Please transcribe exactly, and only, the lines of the data below between the line holding "mbdapil Anticaída" and the line holding "Consulta personalizada", inclusive.

•••••

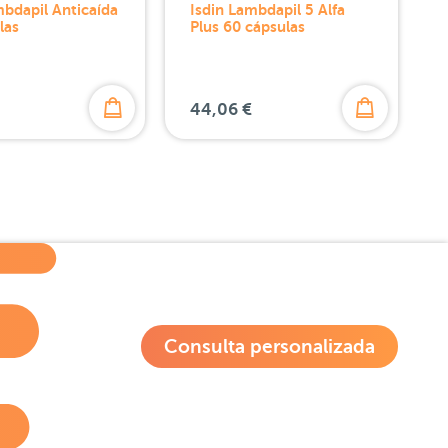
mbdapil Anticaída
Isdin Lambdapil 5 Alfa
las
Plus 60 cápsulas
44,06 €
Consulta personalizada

•••••

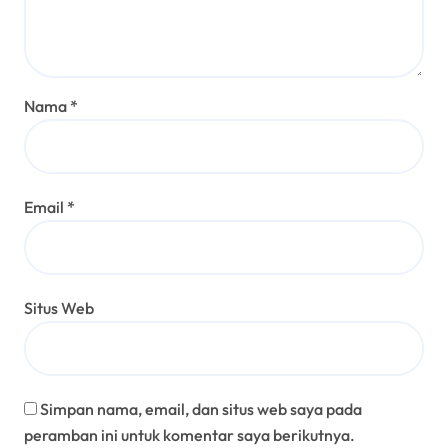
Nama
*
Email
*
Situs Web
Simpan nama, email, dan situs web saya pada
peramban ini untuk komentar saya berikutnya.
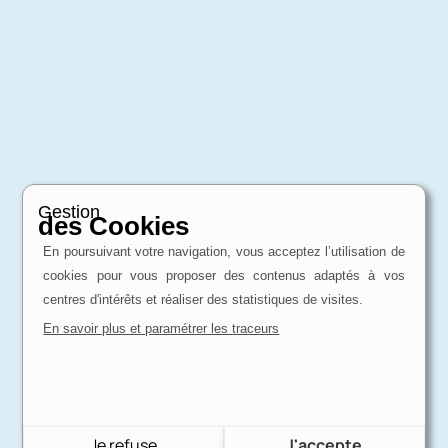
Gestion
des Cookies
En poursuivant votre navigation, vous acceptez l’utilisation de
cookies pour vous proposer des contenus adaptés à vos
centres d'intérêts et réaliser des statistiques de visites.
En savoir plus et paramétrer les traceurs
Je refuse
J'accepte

•••••

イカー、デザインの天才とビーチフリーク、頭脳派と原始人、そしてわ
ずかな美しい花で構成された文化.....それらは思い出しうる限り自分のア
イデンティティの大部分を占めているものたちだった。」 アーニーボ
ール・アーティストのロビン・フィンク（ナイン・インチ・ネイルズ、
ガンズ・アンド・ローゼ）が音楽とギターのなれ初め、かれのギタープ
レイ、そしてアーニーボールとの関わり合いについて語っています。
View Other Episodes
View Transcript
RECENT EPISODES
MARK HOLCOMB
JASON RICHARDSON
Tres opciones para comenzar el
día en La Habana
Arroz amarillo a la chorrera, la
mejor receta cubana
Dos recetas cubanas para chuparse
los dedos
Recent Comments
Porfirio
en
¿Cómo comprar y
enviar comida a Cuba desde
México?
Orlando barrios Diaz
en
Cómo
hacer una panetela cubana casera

•••••

> [TASK RESPONSE]
mbdapil Anticaída
Isdin Lambdapil 5 Alfa
las
Plus 60 cápsulas
44,06 €
Consulta personalizada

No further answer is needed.